Fig. 3. Single molecule analysis of the MCM8–9 helicase with HROB.

a. Quantitation of gel-based assay showing DNA unwinding by MCM8–9 (100 nM) and HROB (33 nM), using substrates with different lengths of duplex DNA (overhang length 20 nt), as indicated with 14 mM NaCl. The red asterisk indicates the position of the radioactive label. Error bars, SEM; n = 3.

b. A schematic representation of the magnetic tweezer setup and the investigated Holliday junction construct with 262 bp in each arm. When the protein ensemble is added, MCM8–9 with HROB can translocate in the direction of the arms, causing the measured DNA length to increase.

c. Activity of MCM8–9 and HROB with ATP, as indicated. Successive DNA unwinding events (highlighted by *), resulting in a net-increase of DNA length, were observed.
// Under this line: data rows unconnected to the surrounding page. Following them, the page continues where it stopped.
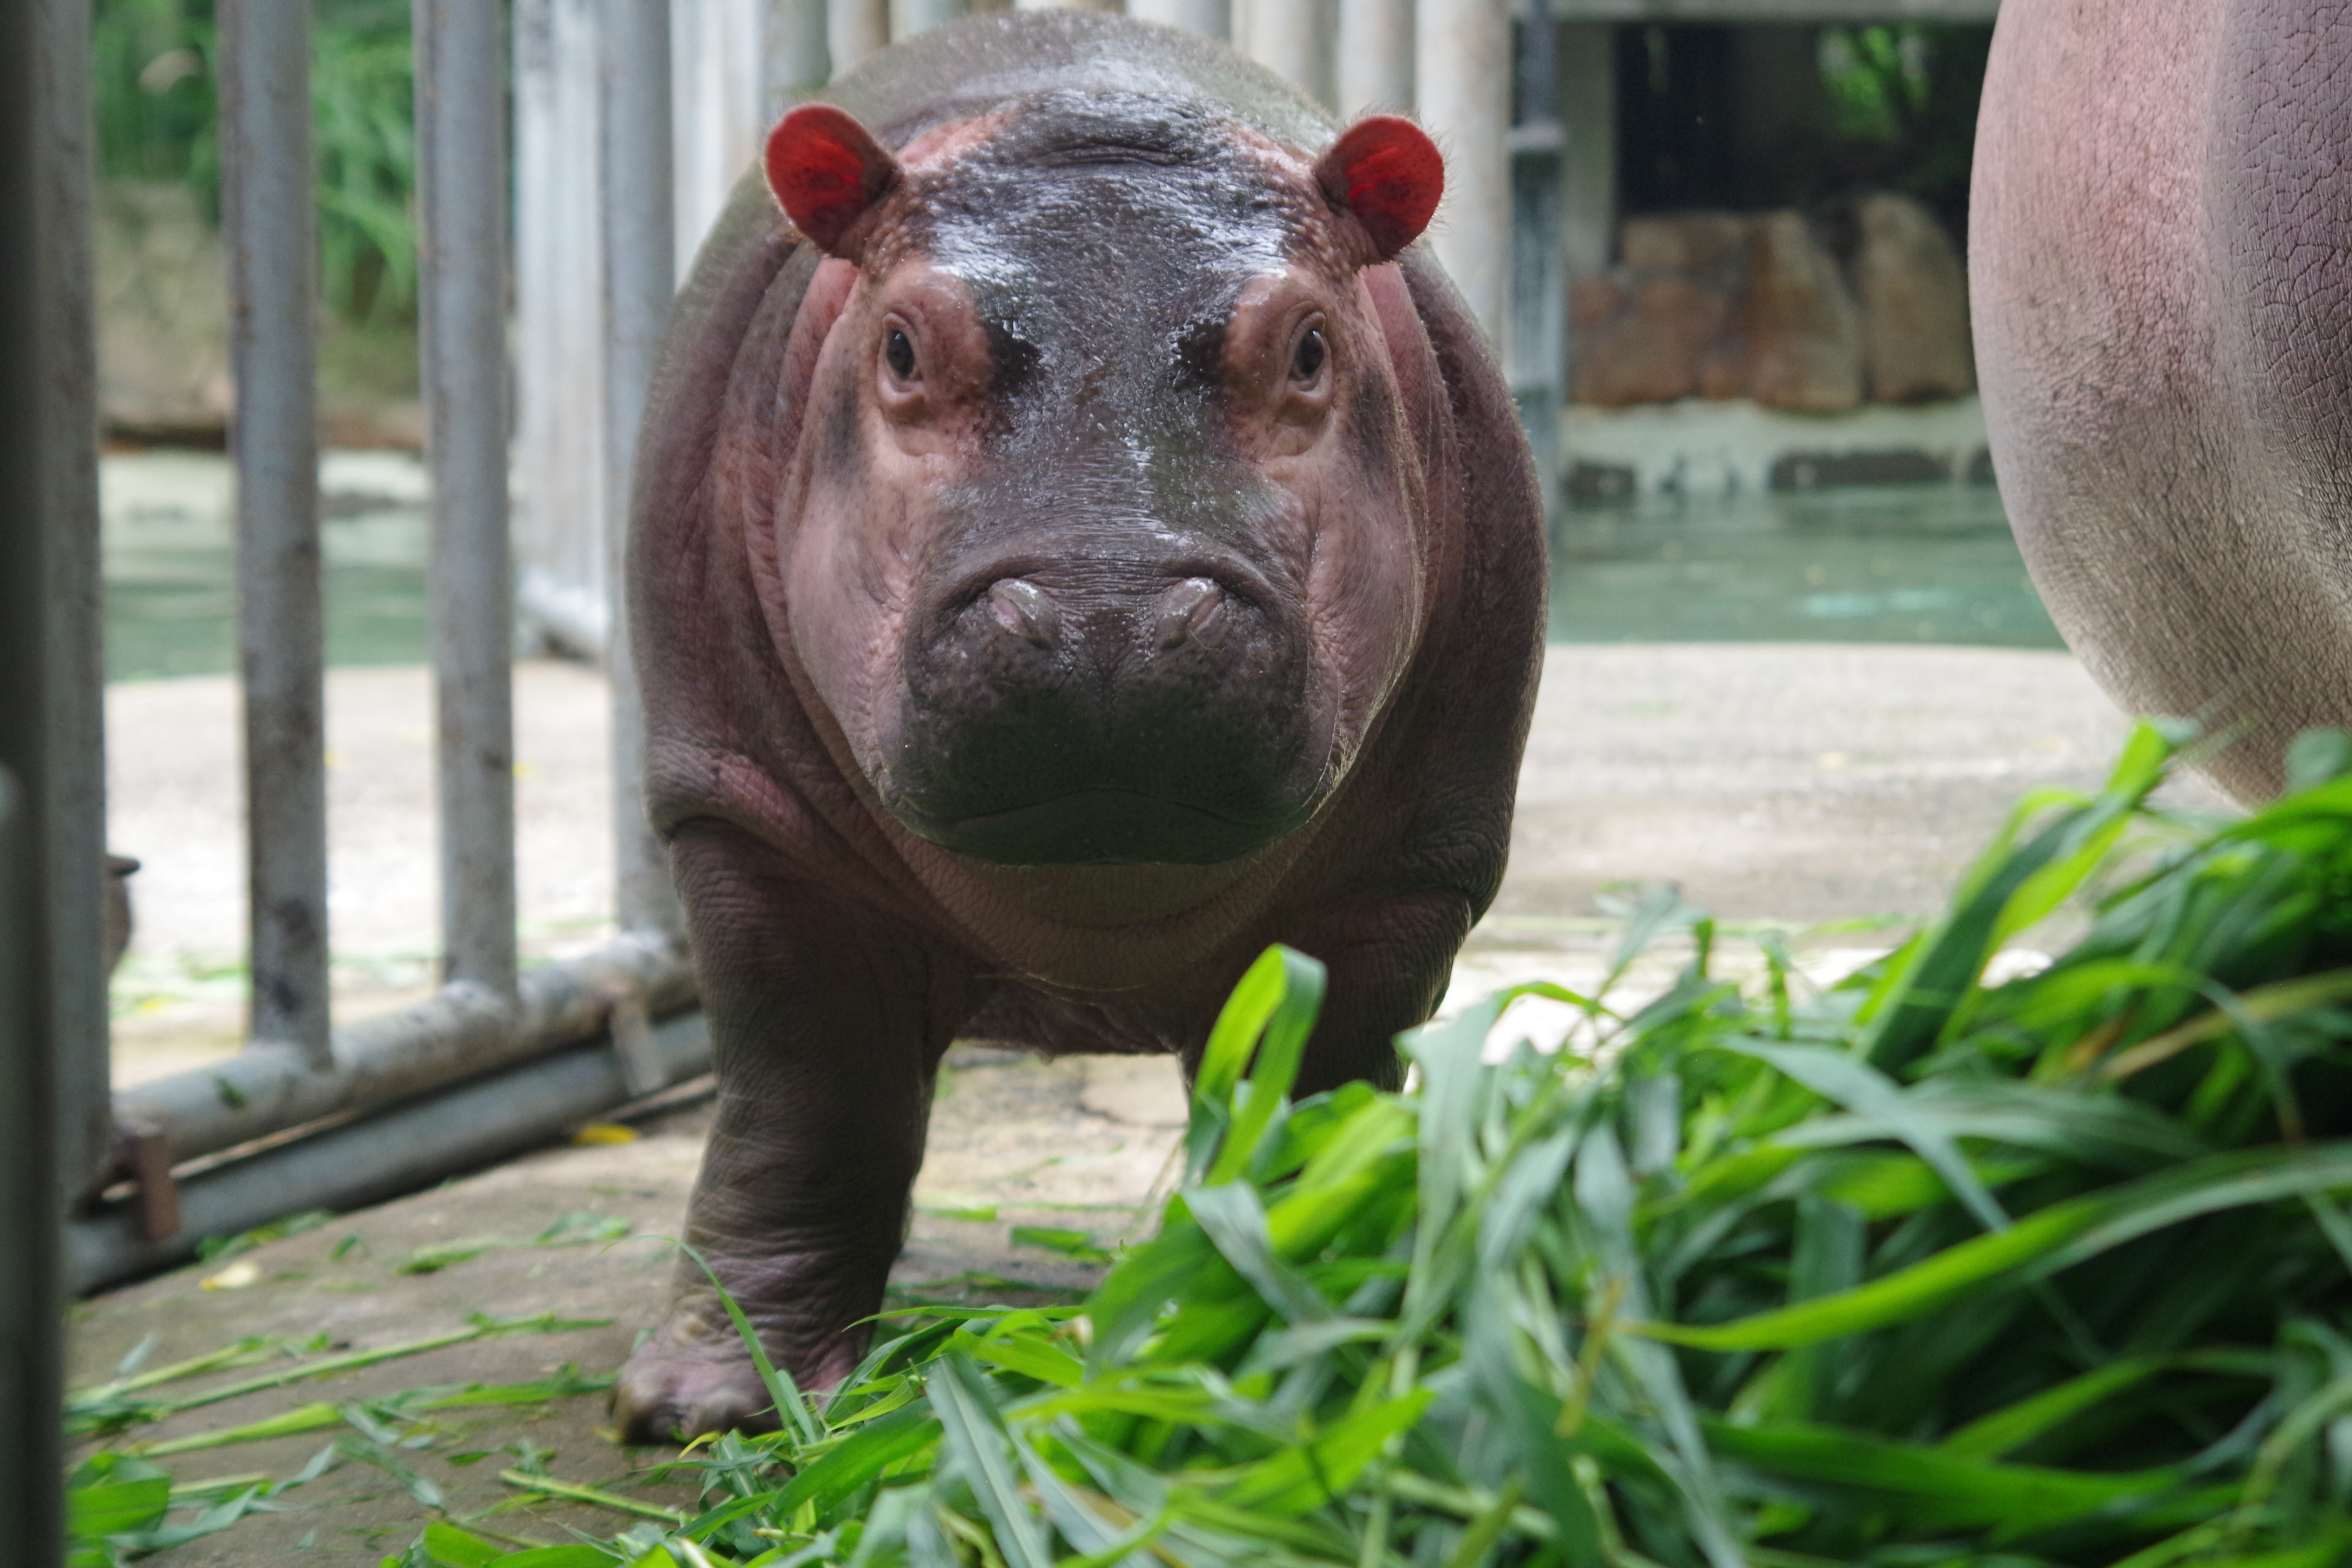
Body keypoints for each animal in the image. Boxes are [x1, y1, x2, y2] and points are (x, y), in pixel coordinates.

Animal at [616, 9, 1552, 1448]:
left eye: (1309, 345)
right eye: (900, 344)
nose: (1107, 612)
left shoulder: (1401, 875)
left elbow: (1311, 1089)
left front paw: (1286, 1316)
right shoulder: (748, 828)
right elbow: (804, 1100)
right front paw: (713, 1405)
d. Magnified exemplary trace for an unwinding event by MCM8–9 and HROB.

e. MCM8–9 with HROB do not unwind DNA with non-hydrolysable ATP-γ-S instead of ATP.

f. Probability distribution of DNA unwinding processivity by MCM8–9 with HROB, with a mean of 41 ± 5 bp, of events leading to DNA extension, n = 32.

g. Probability distribution of DNA unwinding velocity by MCM8–9 with HROB, with a mean of 10 ± 3 bp sec⁻¹, of events leading to DNA extension, n = 32.